Jasper shrugged his shoulders.

"You know him much better than I; you were with him longer. He is getting so horribly suspicious of people, and sees a spy or an enemy in every strange face. That is usually a bad sign, but I think he has been a little overwrought lately."

He spoke easily; his voice was low and modulated with the faintest suggestion of a drawl, which was especially irritating to Frank, who secretly despised the Oxford product, though he admitted—since he was a very well-balanced and on the whole good-humored young man—his dislike was unreasonable.

"I hear you have come to audit the accounts," said Frank, leaning on the counter and opening his gold cigarette case.

"Hardly that," drawled Jasper.

He reached out his hand and selected a cigarette.

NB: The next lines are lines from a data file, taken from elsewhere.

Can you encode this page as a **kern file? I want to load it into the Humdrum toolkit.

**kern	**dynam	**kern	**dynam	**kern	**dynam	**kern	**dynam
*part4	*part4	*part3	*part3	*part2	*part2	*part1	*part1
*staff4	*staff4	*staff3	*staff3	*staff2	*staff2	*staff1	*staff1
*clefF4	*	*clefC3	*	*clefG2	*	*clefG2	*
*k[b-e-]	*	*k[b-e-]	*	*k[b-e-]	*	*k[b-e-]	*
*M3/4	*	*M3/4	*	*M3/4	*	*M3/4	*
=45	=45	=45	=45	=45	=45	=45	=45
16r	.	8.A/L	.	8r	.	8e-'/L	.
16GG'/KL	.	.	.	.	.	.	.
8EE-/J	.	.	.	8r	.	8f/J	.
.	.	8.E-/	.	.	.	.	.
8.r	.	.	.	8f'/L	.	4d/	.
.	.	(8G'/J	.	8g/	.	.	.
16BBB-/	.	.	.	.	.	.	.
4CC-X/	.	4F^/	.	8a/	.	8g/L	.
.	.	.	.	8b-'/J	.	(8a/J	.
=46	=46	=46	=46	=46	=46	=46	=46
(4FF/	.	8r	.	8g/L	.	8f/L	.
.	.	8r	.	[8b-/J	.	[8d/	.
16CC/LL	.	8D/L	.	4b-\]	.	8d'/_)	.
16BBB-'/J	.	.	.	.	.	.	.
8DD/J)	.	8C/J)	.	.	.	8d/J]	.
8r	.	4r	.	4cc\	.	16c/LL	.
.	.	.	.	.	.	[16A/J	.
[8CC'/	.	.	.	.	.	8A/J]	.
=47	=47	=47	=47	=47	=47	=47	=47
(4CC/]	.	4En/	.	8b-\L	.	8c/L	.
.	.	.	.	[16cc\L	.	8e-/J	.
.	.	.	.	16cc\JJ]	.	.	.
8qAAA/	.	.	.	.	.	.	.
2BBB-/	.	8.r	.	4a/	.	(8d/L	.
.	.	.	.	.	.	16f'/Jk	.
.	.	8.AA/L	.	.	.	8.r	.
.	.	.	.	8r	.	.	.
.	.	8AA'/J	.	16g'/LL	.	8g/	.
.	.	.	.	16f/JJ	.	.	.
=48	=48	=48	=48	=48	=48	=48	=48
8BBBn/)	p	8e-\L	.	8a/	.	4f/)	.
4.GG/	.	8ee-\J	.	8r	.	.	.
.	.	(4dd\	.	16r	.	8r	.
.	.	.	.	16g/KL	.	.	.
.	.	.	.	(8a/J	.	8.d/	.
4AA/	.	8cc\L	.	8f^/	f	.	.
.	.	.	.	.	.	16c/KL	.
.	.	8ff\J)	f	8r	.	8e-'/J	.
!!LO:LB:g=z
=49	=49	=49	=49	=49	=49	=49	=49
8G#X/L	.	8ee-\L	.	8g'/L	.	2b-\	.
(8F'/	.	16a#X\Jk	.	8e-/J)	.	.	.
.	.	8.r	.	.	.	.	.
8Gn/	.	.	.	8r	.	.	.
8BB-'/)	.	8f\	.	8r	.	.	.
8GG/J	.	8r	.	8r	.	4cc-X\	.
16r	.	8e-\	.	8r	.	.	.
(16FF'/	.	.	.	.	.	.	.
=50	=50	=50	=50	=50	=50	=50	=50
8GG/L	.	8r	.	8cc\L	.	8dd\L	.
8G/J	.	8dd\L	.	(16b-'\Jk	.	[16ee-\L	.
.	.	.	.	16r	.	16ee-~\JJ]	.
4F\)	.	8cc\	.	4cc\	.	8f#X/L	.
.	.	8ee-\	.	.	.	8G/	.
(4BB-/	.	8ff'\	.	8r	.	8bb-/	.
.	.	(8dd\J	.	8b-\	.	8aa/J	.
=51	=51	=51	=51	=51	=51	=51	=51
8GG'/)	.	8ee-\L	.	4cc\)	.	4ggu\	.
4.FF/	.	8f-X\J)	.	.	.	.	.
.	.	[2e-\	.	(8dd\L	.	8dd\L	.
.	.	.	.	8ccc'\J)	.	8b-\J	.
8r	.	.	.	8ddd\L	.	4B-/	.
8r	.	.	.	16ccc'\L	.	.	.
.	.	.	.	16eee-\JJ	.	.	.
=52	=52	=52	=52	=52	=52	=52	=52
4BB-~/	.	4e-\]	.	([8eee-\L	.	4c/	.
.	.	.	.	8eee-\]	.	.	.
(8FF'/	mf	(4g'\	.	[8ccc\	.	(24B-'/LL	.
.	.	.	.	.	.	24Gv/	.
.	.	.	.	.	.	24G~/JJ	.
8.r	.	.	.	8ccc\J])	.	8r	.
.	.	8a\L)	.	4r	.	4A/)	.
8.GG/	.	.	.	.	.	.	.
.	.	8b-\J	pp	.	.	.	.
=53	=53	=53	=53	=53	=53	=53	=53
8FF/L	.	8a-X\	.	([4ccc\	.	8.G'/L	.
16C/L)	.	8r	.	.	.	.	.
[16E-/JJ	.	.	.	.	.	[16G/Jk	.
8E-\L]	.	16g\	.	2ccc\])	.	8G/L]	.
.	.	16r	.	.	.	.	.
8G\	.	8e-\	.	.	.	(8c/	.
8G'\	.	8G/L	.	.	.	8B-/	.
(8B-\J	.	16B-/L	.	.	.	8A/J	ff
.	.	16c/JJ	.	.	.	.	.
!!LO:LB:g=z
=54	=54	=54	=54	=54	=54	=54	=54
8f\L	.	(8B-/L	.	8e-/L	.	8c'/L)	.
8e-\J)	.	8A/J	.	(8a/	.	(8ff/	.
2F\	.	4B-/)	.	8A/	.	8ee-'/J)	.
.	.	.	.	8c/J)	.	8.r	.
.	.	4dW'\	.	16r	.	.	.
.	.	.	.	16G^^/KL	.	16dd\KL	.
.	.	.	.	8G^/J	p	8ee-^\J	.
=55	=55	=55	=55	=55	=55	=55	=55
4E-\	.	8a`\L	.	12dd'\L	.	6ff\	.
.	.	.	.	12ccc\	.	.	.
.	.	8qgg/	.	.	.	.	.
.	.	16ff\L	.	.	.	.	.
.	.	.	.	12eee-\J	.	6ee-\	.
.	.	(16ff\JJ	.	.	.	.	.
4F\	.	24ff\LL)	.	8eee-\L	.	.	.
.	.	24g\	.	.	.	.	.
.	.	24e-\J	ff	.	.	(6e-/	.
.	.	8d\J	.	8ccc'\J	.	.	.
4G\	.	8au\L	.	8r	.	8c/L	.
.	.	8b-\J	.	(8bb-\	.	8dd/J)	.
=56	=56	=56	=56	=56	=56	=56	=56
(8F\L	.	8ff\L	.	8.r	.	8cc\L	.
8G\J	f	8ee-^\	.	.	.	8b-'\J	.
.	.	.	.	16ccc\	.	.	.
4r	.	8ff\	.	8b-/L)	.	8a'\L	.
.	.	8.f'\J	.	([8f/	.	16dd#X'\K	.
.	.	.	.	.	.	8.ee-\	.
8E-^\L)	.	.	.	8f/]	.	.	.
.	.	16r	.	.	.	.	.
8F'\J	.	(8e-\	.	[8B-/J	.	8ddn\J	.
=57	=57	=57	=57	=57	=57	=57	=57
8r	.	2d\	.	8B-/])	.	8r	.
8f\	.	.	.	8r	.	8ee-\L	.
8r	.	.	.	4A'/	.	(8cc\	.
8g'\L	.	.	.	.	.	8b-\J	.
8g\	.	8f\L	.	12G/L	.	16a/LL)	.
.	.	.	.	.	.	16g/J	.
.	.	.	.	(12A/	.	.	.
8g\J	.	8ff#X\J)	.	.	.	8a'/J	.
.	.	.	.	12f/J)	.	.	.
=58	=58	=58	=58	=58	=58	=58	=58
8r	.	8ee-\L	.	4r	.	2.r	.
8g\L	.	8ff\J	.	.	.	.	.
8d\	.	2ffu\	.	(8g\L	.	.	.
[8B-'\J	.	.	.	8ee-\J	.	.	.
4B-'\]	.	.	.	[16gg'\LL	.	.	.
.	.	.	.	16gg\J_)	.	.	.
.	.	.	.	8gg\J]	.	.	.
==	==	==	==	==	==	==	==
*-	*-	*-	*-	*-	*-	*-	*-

"I just want to sort out a few things. By the way, your uncle had a letter from a friend of yours."

"Mine?"

"A Rex Holland," said the other.

"He is hardly a friend of mine; in fact, he is rather an infernal nuisance," said Frank. "I went down to Knightsbridge to see him to-day, and he was out. What has Mr. Holland to say?"

"Oh, he is interested in some sort of charity, and he is starting a guinea collection. I forget what the charity was."

"Why do you call him a friend of mine?" asked Frank, eying the other keenly.

Jasper Cole was halfway to the manager's office and turned.

"A little joke," he said. "I had heard you mention the gentleman. I have no other reason for supposing he was a friend of yours."

"Oh, by the way, Cole," said Frank suddenly, "were you in town last night?"

Jasper Cole shot a swift glance at him.

"Why?"

"Were you near Victoria Docks?"

"What a question to ask!" said the other, with his inscrutable smile, and, turning abruptly, walked in to the waiting Mr. Brandon.

Frank finished work at five-thirty that night and left Jasper Cole and a junior clerk to the congenial task of checking the securities. At nine o'clock the clerk went home, leaving Jasper alone in the bank. Mr. Brandon, the manager, was a bachelor and occupied a flat above the bank premises. From time to time he strode in, his big pipe in the corner of his mouth. The last of these occasions was when Jasper Cole had replaced the last ledger in Mr. Minute's private safe.

"Half past eleven," said the manager disapprovingly, "and you have had no dinner."

"I can afford to miss a dinner," laughed the other.

"Lucky man," said the manager.

Jasper Cole passed out into the street and called a passing taxi to the curb.

"Charing Cross Station," he said.

He dismissed the cab in the station courtyard, and after a while walked back to the Strand and hailed another.

"Victoria Dock Road," he said in a low voice.